◆ Selected extract

Quote Originally Posted by CCFCC3PO View Post
In my opinion it is very difficult to glean anything from just looking at number of cases vs number of deaths. Firstly, each country uses different ways of recording cases and/or deaths. Secondly, each country tests subjects based on differing criteria. Lastly, even looking at some countries in isolation, their methods of testing and recording have differed over time.

In the UK, initially only people who were sick were being tested. Now, people are being tested for various reasons. My partner is getting tested weekly as a care worker.

The data I tend to look at is the data provided by the ONS which is extrapolated from various sources of data.

One other thing that I think may be causing a more favourable death to case ratio is that I think those people who are more susceptible to getting seriously sick have changed their behaviour over time. Care homes are being better protected than they once were, for example.
It is entirely possible to get an idea of what is happening if you only look at the outcomes in one country which, presumably, has been using the same or similar methods of compiling new cases and deaths figures. That's why I limited my comments to America where it's clear that more new cases than ever in June and July running into August has not resulted in the level of deaths seen back in March/April when the New York region took the brunt of the hit from the virus.

◆ Information supplied
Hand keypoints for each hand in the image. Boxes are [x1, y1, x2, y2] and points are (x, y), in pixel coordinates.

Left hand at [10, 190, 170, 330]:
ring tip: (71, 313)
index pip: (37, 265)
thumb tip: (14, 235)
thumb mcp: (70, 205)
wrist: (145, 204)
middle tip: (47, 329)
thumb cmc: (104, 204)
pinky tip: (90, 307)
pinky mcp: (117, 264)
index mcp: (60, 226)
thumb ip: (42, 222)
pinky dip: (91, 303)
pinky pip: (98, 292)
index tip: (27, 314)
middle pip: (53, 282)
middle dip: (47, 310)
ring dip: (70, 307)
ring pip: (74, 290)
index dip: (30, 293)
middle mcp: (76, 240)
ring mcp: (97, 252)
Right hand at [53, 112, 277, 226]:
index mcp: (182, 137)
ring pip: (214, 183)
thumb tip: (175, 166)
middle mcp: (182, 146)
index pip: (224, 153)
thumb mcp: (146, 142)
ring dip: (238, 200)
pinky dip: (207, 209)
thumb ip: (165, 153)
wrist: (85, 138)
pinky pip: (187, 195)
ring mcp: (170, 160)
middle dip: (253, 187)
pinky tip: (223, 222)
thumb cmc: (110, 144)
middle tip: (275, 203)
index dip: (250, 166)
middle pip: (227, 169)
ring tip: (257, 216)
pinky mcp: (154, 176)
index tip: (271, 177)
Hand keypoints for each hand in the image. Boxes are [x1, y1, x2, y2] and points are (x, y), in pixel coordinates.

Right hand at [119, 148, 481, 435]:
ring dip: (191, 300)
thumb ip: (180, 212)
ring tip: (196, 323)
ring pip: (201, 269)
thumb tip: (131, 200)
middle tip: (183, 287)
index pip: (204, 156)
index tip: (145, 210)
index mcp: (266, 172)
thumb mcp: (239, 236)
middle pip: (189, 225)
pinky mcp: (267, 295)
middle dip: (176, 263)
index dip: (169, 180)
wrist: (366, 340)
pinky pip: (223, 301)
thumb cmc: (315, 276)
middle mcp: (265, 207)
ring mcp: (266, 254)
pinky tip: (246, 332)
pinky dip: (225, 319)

◆ Task to carry out
From the forum post above about COVID-19 cases and deaths, write out the passage from "The data I tend" up to and including "from the virus.".

◆ Response
The data I tend to look at is the data provided by the ONS which is extrapolated from various sources of data.

One other thing that I think may be causing a more favourable death to case ratio is that I think those people who are more susceptible to getting seriously sick have changed their behaviour over time. Care homes are being better protected than they once were, for example.
It is entirely possible to get an idea of what is happening if you only look at the outcomes in one country which, presumably, has been using the same or similar methods of compiling new cases and deaths figures. That's why I limited my comments to America where it's clear that more new cases than ever in June and July running into August has not resulted in the level of deaths seen back in March/April when the New York region took the brunt of the hit from the virus.